In her subtle way, Jackson is retraining the eye of her audience to more honestly evaluate documents from a period of time that has been rather ignored not in spite of its importance to racial issues, but because of it and how painful the truth is. It is not just a didactic process, though. Jackson’s fills in the blanks and “expands the map” of global perceptions of blackness, but she makes images that are objectively beautiful and tender. Whereas the art of protest is often as fiery as it is ephemeral, Jackson’s work abjures dogma and of-the-moment identity politics to express the transcendent human behind it all.

This even applies in the case of the most disturbing work shown at the gallery (in its enclosed dark room). Titled “Death,” it places Jackson at center, nude and standing peacefully—viewed at a distance. In fact, it depicts the aftermath of a lynching, but the photo has been altered such that the setting (an actual former plantation, with the manor and slave lodgings visible in the background) has been manipulated and solarized until it is a pale, ethereal filigree of white and lilac vegetation. The noose is white, too…

It’s a polarizing piece, one that might be mistaken as an explicit protest (or worse, “shock art”), but it is more complicated than that. Jackson is excited by the potential of global protest movements (specifically tied to #BlackLivesMatter) and she has attended public events, but she speaks for herself and her own philosophy first. Above all, she notes that the fire of protest and revolution may not always be motivated by healing.
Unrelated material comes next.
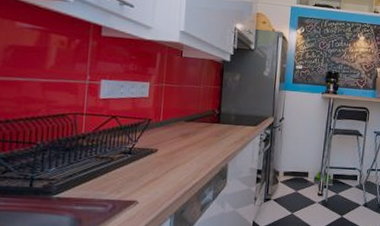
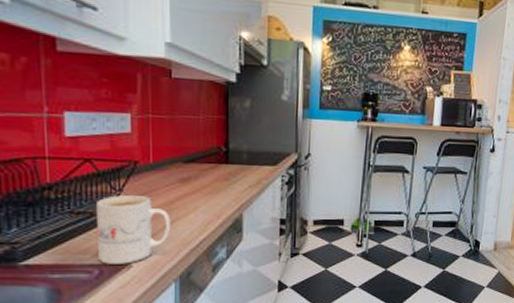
mug: none [113,145,172,201] -> present [96,195,171,264]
“Whether we are part of the protest movement or part of the perpetration, I get a sneaking feeling that we don’t want out of it. There’s a pleasure in fighting. There’s a pleasure in perpetrating a crime. That’s something I wanted to replicate in [“Death”]. There are moments when you can look at it from a distance and it will look something like a Venus de Milo, a pieta. But at some point you are actually confronted with the actual terror of it.”

Unless it is censored, that is. Before making its way to Seattle, it and other works from Archival Impulse were shown at WSU this year. “Death” was placed such that most anyone walking through a corridor would be confronted with it—but it was surrounded with screens that forced one to navigate into a smaller space with it. When Jackson visited the university for a lecture, the screens were removed, and it was only because someone remarked about it to her that she was made aware of this curatorial adjustment. When she left, the screens went back up.
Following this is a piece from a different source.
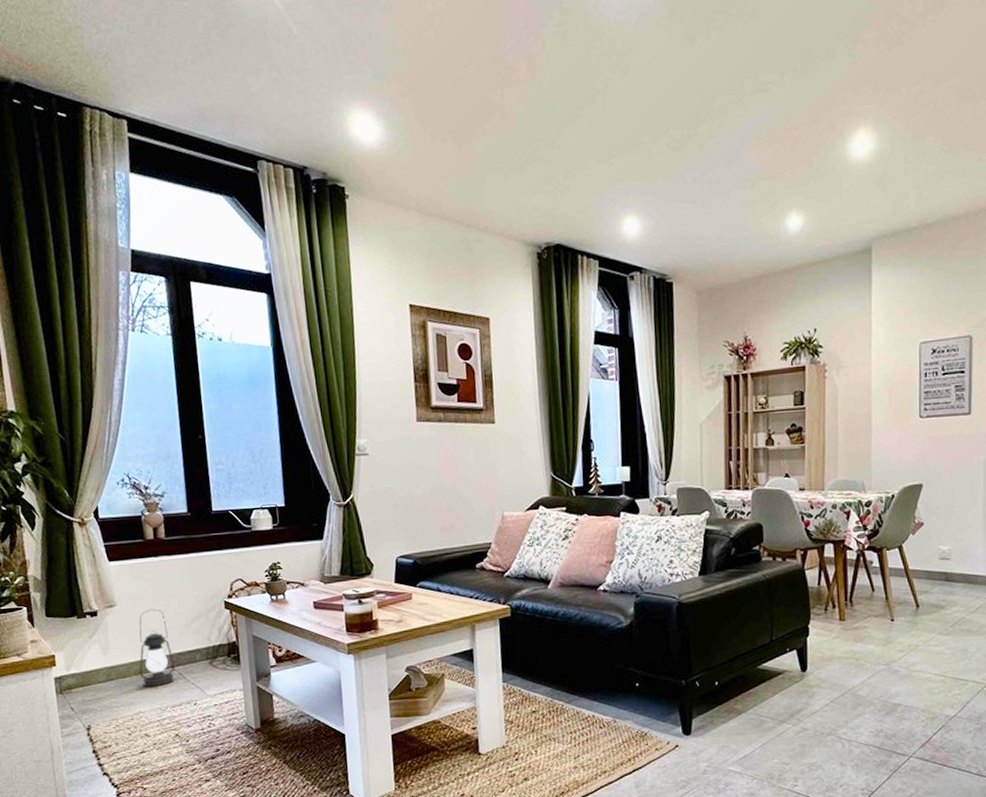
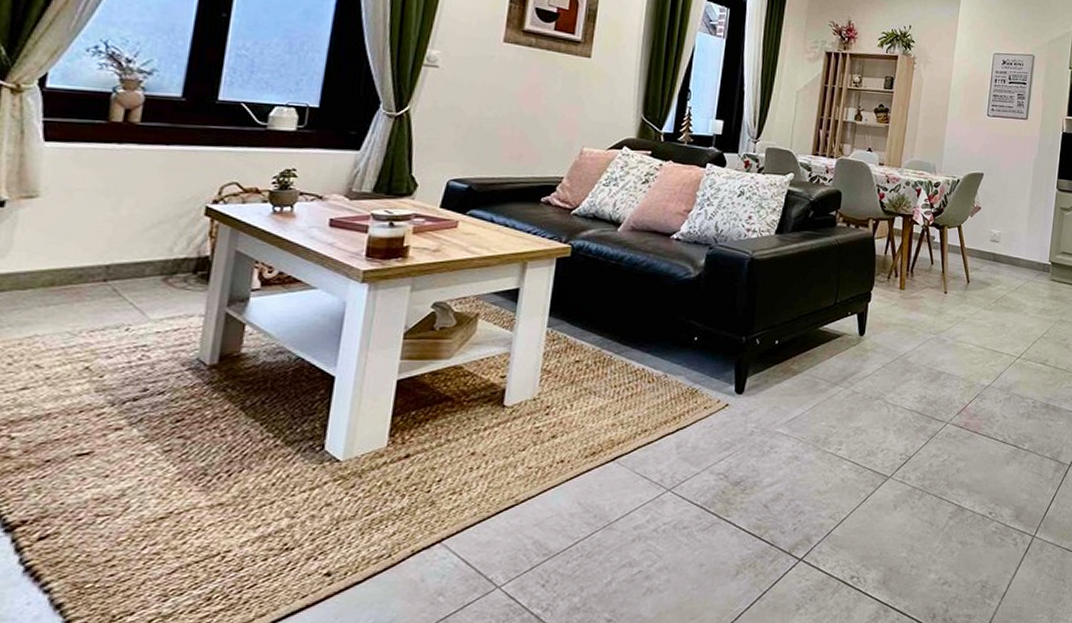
lantern: present [139,609,176,688] -> none [49,206,112,304]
It’s disturbing that in a place of learning an inquiry the most challenging image was covered. It’s the very sort of obfuscation that Jackson is critiquing in her work, so at least it proves how necessary her work is. Officials speaking to Jackson explained that it was censored because it might trouble new students. Bureaucracy exists to uphold systems and bury conflict under procedure, so that doesn’t come as a surprise—but what a cowardly excuse from an academic institution, and what a perfect example of a society that has put petty peacekeeping over intellectual rigor and honesty.

It is all on display with due grace and reverence in Seattle. I highly recommend spending time with it firsthand, because I could spill thousands more words on this subject, but as Jackson’s whole practice reveals, pictures are a language all their own, and we are still learning to read.

Archival Impulse is on display at Mariane Ibrahim Gallery (608 2nd Avenue) through October 24, 2015.

 

T.s. Flock is a writer and arts critic based in Seattle and co-founder of Vanguard Seattle.